_JOB ITEM_
Rewrite the listing below with every "Kontakt os" replaced by "Contact us", keeping all other text the same and leaving out the pictures.

# # #

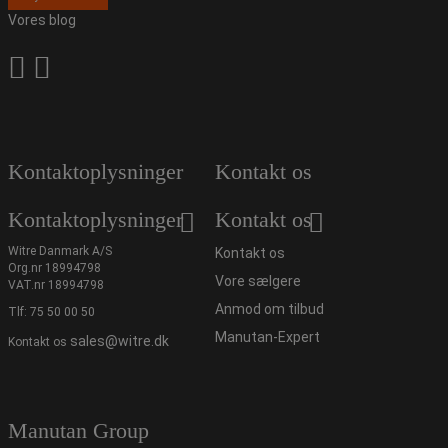
Vores blog
Kontaktoplysninger
Kontakt os
Kontaktoplysninger
Kontakt os
Witre Danmark A/S
Kontakt os
Org.nr 18994798
Vore sælgere
VAT.nr 18994798
Anmod om tilbud
Tlf:
75 50 00 50
Manutan-Expert
sales@witre.dk
Kontakt os
Manutan Group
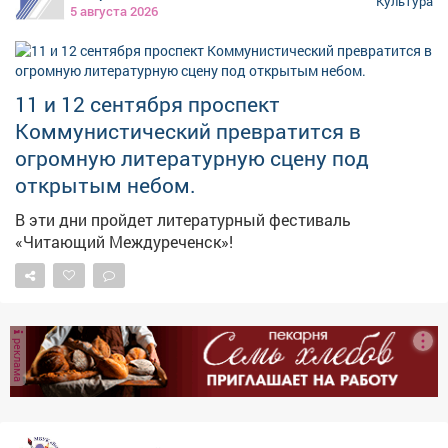
Культура
5 августа 2026
энергии. 🤩 До встречи в Центральной городской
библиотеке на Советской, 44! Задать вопрос можно по
телефону: 20644. #вкзмыски #споёмлюбимоеродное
#афишаВКЗ
11 и 12 сентября проспект
Коммунистический превратится в
огромную литературную сцену под
открытым небом.
В эти дни пройдет литературный фестиваль
«Читающий Междуреченск»!
реклама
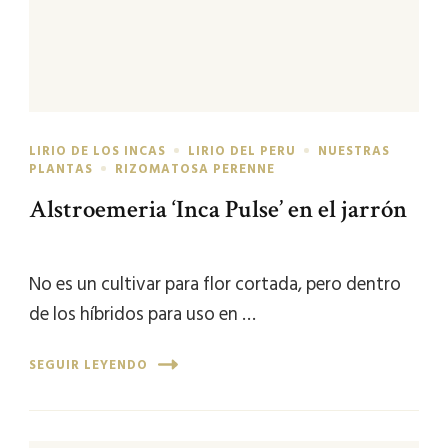
LIRIO DE LOS INCAS
LIRIO DEL PERU
NUESTRAS
PLANTAS
RIZOMATOSA PERENNE
Alstroemeria ‘Inca Pulse’ en el jarrón
No es un cultivar para flor cortada, pero dentro
de los híbridos para uso en …
SEGUIR LEYENDO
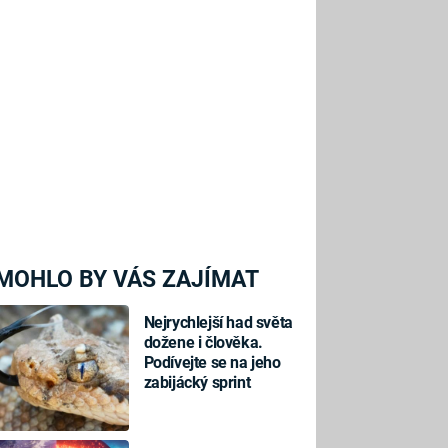
MOHLO BY VÁS ZAJÍMAT
Nejrychlejší had světa
dožene i člověka.
Podívejte se na jeho
zabijácký sprint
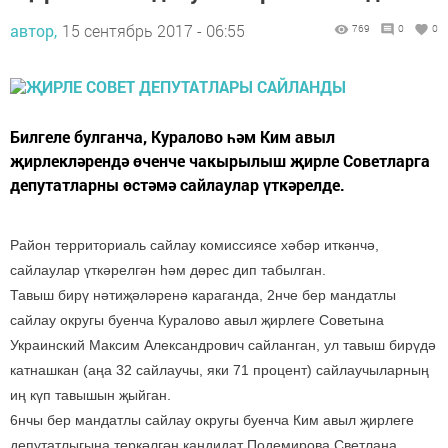
автор,
15 сентябрь 2017 - 06:55
769
0
0
Билгеле булганча, Куралово һәм Ким авыл
җирлекләрендә өченче чакырылыш җирле Советларга
депутатларны өстәмә сайлаулар үткәрелде.
Район территориаль сайлау комиссиясе хәбәр иткәнчә,
сайлаулар үткәрелгән һәм дөрес дип табылган.
Тавыш бирү нәтиҗәләренә караганда, 2нче бер мандатлы
сайлау округы буенча Куралово авыл җирлеге Советына
Украинский Максим Александрович сайланган, ул тавыш бирүдә
катнашкан (аңа 32 сайлаучы, яки 71 процент) сайлаучыларның
иң күп тавышын җыйган.
6нчы бер мандатлы сайлау округы буенча Ким авыл җирлеге
депутатлыгына теркәлгән кандидат Подемирова Светлана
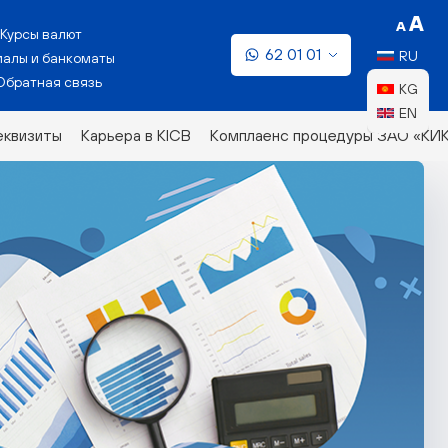
Курсы валют
62 01 01
RU
алы и банкоматы
Обратная связь
KG
EN
еквизиты
Карьера в KICB
Комплаенс процедуры ЗАО «КИ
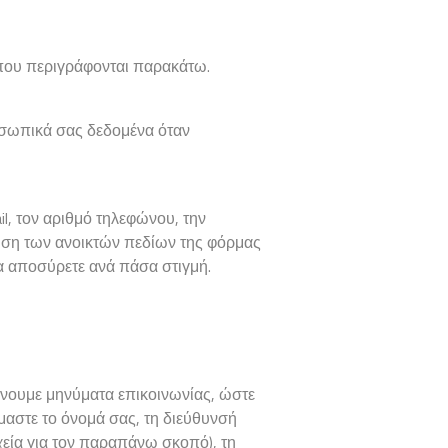
 που περιγράφονται παρακάτω.
οσωπικά σας δεδομένα όταν
il, τον αριθμό τηλεφώνου, την
ρωση των ανοικτών πεδίων της φόρμας
να αποσύρετε ανά πάσα στιγμή.
λνουμε μηνύματα επικοινωνίας, ώστε
μαστε το όνομά σας, τη διεύθυνσή
χεία για τον παραπάνω σκοπό), τη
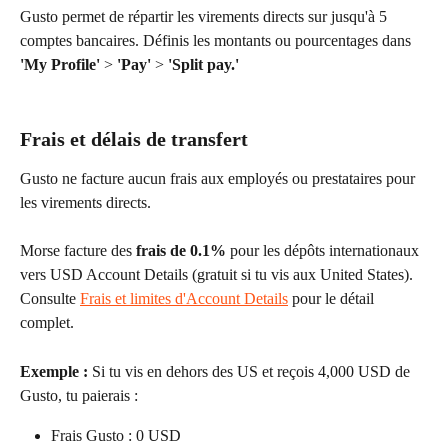
Gusto permet de répartir les virements directs sur jusqu'à 5 
comptes bancaires. Définis les montants ou pourcentages dans 
'My Profile'
 > 
'Pay'
 > 
'Split pay.'
Frais et délais de transfert
Gusto ne facture aucun frais aux employés ou prestataires pour 
les virements directs.
Morse facture des 
frais de 0.1%
 pour les dépôts internationaux 
vers USD Account Details (gratuit si tu vis aux United States). 
Consulte 
Frais et limites d'Account Details
 pour le détail 
complet.
Exemple :
 Si tu vis en dehors des US et reçois 4,000 USD de 
Gusto, tu paierais :
Frais Gusto : 0 USD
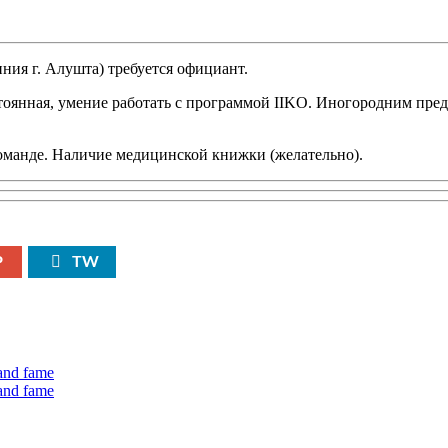
ния г. Алушта) требуется официант.
постоянная, умение работать с программой IIKO. Иногородним п
команде. Наличие медицинской книжки (желательно).
P
TW
 and fame
 and fame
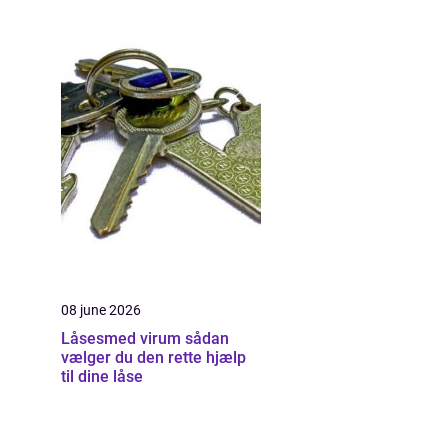
08 june 2026
Låsesmed virum sådan
vælger du den rette hjælp
til dine låse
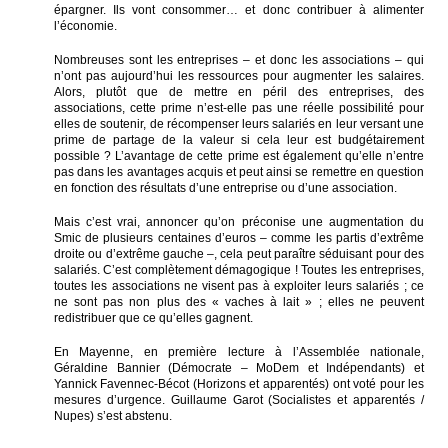
épargner. Ils vont consommer… et donc contribuer à alimenter
l’économie.
Nombreuses sont les entreprises – et donc les associations – qui
n’ont pas aujourd’hui les ressources pour augmenter les salaires.
Alors, plutôt que de mettre en péril des entreprises, des
associations, cette prime n’est-elle pas une réelle possibilité pour
elles de soutenir, de récompenser leurs salariés en leur versant une
prime de partage de la valeur si cela leur est budgétairement
possible ? L’avantage de cette prime est également qu’elle n’entre
pas dans les avantages acquis et peut ainsi se remettre en question
en fonction des résultats d’une entreprise ou d’une association.
Mais c’est vrai, annoncer qu’on préconise une augmentation du
Smic de plusieurs centaines d’euros – comme les partis d’extrême
droite ou d’extrême gauche –, cela peut paraître séduisant pour des
salariés. C’est complètement démagogique ! Toutes les entreprises,
toutes les associations ne visent pas à exploiter leurs salariés ; ce
ne sont pas non plus des « vaches à lait » ; elles ne peuvent
redistribuer que ce qu’elles gagnent.
En Mayenne, en première lecture à l’Assemblée nationale,
Géraldine Bannier (Démocrate – MoDem et Indépendants) et
Yannick Favennec-Bécot (Horizons et apparentés) ont voté pour les
mesures d’urgence. Guillaume Garot (Socialistes et apparentés /
Nupes) s’est abstenu.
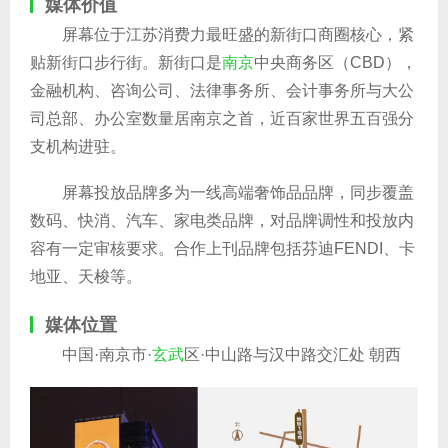
媒体价值
屏幕位于江苏消费力最旺盛的新街口商圈核心，紧
贴新街口步行街。新街口是
南京
中央商务区（CBD），
金融机构、咨询公司、法律事务所、会计事务所与大公
司总部、办公室数量居南京之首，近百家世界五百强分
支机构进驻。
屏幕投放品牌多为一线高端奢饰品品牌，同步覆盖
数码、快消、汽车、家电类品牌，对品牌调性和投放内
容有一定审核要求。合作上刊品牌包括芬迪FENDI、卡
地亚、天梭等。
媒体位置
中国·南京市·
玄武
区·中山路与汉中路交汇处 朝西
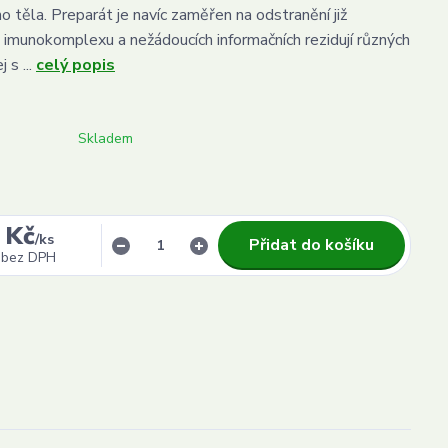
o těla. Preparát je navíc zaměřen na odstranění již
imunokomplexu a nežádoucích informačních rezidují různých
 s ...
celý popis
Skladem
 Kč
/
ks
Přidat do košíku
bez DPH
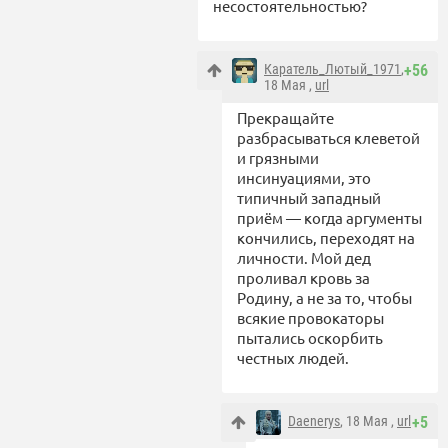
несостоятельностью?
Каратель_Лютый_1971
,
+56
18 Мая ,
url
Прекращайте
разбрасываться клеветой
и грязными
инсинуациями, это
типичный западный
приём — когда аргументы
кончились, переходят на
личности. Мой дед
проливал кровь за
Родину, а не за то, чтобы
всякие провокаторы
пытались оскорбить
честных людей.
Daenerys
, 18 Мая ,
url
+5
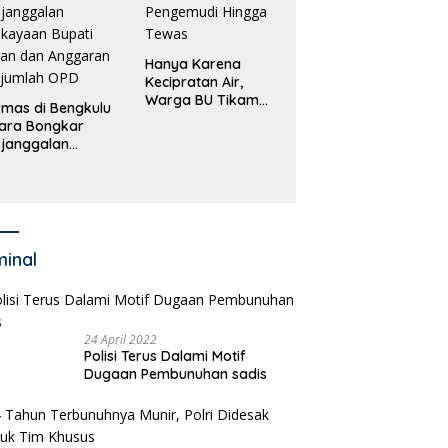
Hanya Karena
Kecipratan Air,
Warga BU Tikam
mas di Bengkulu
Pengemudi Hingga
ara Bongkar
Tewas
janggalan
kayaan Bupati
an dan Anggaran
jumlah OPD
minal
24 April 2022
Polisi Terus Dalami Motif
Dugaan Pembunuhan sadis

# # #

_RESULT BELOW_
Vores blog
Kontaktoplysninger
Contact us
Kontaktoplysninger
Contact us
Witre Danmark A/S
Contact us
Org.nr 18994798
Vore sælgere
VAT.nr 18994798
Anmod om tilbud
Tlf:
75 50 00 50
Manutan-Expert
sales@witre.dk
Contact us
Manutan Group
Культура
5 августа 2026
энергии. 🤩 До встречи в Центральной городской
библиотеке на Советской, 44! Задать вопрос можно по
телефону: 20644. #вкзмыски #споёмлюбимоеродное
#афишаВКЗ
11 и 12 сентября проспект
Коммунистический превратится в
огромную литературную сцену под
открытым небом.
В эти дни пройдет литературный фестиваль
«Читающий Междуреченск»!
реклама
LIRIO DE LOS INCAS
LIRIO DEL PERU
NUESTRAS
PLANTAS
RIZOMATOSA PERENNE
Alstroemeria ‘Inca Pulse’ en el jarrón
No es un cultivar para flor cortada, pero dentro
de los híbridos para uso en …
SEGUIR LEYENDO
MOHLO BY VÁS ZAJÍMAT
Nejrychlejší had světa
dožene i člověka.
Podívejte se na jeho
zabijácký sprint
автор,
15 сентябрь 2017 - 06:55
769
0
0
Билгеле булганча, Куралово һәм Ким авыл
җирлекләрендә өченче чакырылыш җирле Советларга
депутатларны өстәмә сайлаулар үткәрелде.
Район территориаль сайлау комиссиясе хәбәр иткәнчә,
сайлаулар үткәрелгән һәм дөрес дип табылган.
Тавыш бирү нәтиҗәләренә караганда, 2нче бер мандатлы
сайлау округы буенча Куралово авыл җирлеге Советына
Украинский Максим Александрович сайланган, ул тавыш бирүдә
катнашкан (аңа 32 сайлаучы, яки 71 процент) сайлаучыларның
иң күп тавышын җыйган.
6нчы бер мандатлы сайлау округы буенча Ким авыл җирлеге
депутатлыгына теркәлгән кандидат Подемирова Светлана
Курсы валют
62 01 01
RU
алы и банкоматы
Обратная связь
KG
EN
еквизиты
Карьера в KICB
Комплаенс процедуры ЗАО «КИ
 που περιγράφονται παρακάτω.
οσωπικά σας δεδομένα όταν
il, τον αριθμό τηλεφώνου, την
ρωση των ανοικτών πεδίων της φόρμας
να αποσύρετε ανά πάσα στιγμή.
λνουμε μηνύματα επικοινωνίας, ώστε
μαστε το όνομά σας, τη διεύθυνσή
χεία για τον παραπάνω σκοπό), τη
Gusto permet de répartir les virements directs sur jusqu'à 5 
comptes bancaires. Définis les montants ou pourcentages dans 
'My Profile'
 > 
'Pay'
 > 
'Split pay.'
Frais et délais de transfert
Gusto ne facture aucun frais aux employés ou prestataires pour 
les virements directs.
Morse facture des 
frais de 0.1%
 pour les dépôts internationaux 
vers USD Account Details (gratuit si tu vis aux United States). 
Consulte 
Frais et limites d'Account Details
 pour le détail 
complet.
Exemple :
 Si tu vis en dehors des US et reçois 4,000 USD de 
Gusto, tu paierais :
Frais Gusto : 0 USD
ния г. Алушта) требуется официант.
постоянная, умение работать с программой IIKO. Иногородним п
команде. Наличие медицинской книжки (желательно).
P
TW
 and fame
 and fame
08 june 2026
Låsesmed virum sådan
vælger du den rette hjælp
til dine låse
épargner. Ils vont consommer… et donc contribuer à alimenter
l’économie.
Nombreuses sont les entreprises – et donc les associations – qui
n’ont pas aujourd’hui les ressources pour augmenter les salaires.
Alors, plutôt que de mettre en péril des entreprises, des
associations, cette prime n’est-elle pas une réelle possibilité pour
elles de soutenir, de récompenser leurs salariés en leur versant une
prime de partage de la valeur si cela leur est budgétairement
possible ? L’avantage de cette prime est également qu’elle n’entre
pas dans les avantages acquis et peut ainsi se remettre en question
en fonction des résultats d’une entreprise ou d’une association.
Mais c’est vrai, annoncer qu’on préconise une augmentation du
Smic de plusieurs centaines d’euros – comme les partis d’extrême
droite ou d’extrême gauche –, cela peut paraître séduisant pour des
salariés. C’est complètement démagogique ! Toutes les entreprises,
toutes les associations ne visent pas à exploiter leurs salariés ; ce
ne sont pas non plus des « vaches à lait » ; elles ne peuvent
redistribuer que ce qu’elles gagnent.
En Mayenne, en première lecture à l’Assemblée nationale,
Géraldine Bannier (Démocrate – MoDem et Indépendants) et
Yannick Favennec-Bécot (Horizons et apparentés) ont voté pour les
mesures d’urgence. Guillaume Garot (Socialistes et apparentés /
Nupes) s’est abstenu.
媒体价值
屏幕位于江苏消费力最旺盛的新街口商圈核心，紧
贴新街口步行街。新街口是
南京
中央商务区（CBD），
金融机构、咨询公司、法律事务所、会计事务所与大公
司总部、办公室数量居南京之首，近百家世界五百强分
支机构进驻。
屏幕投放品牌多为一线高端奢饰品品牌，同步覆盖
数码、快消、汽车、家电类品牌，对品牌调性和投放内
容有一定审核要求。合作上刊品牌包括芬迪FENDI、卡
地亚、天梭等。
媒体位置
中国·南京市·
玄武
区·中山路与汉中路交汇处 朝西
o těla. Preparát je navíc zaměřen na odstranění již
imunokomplexu a nežádoucích informačních rezidují různých
 s ...
celý popis
Skladem
 Kč
/
ks
Přidat do košíku
bez DPH
несостоятельностью?
Каратель_Лютый_1971
,
+56
18 Мая ,
url
Прекращайте
разбрасываться клеветой
и грязными
инсинуациями, это
типичный западный
приём — когда аргументы
кончились, переходят на
личности. Мой дед
проливал кровь за
Родину, а не за то, чтобы
всякие провокаторы
пытались оскорбить
честных людей.
Daenerys
, 18 Мая ,
url
+5
Hanya Karena
Kecipratan Air,
Warga BU Tikam
mas di Bengkulu
Pengemudi Hingga
ara Bongkar
Tewas
janggalan
kayaan Bupati
an dan Anggaran
jumlah OPD
minal
24 April 2022
Polisi Terus Dalami Motif
Dugaan Pembunuhan sadis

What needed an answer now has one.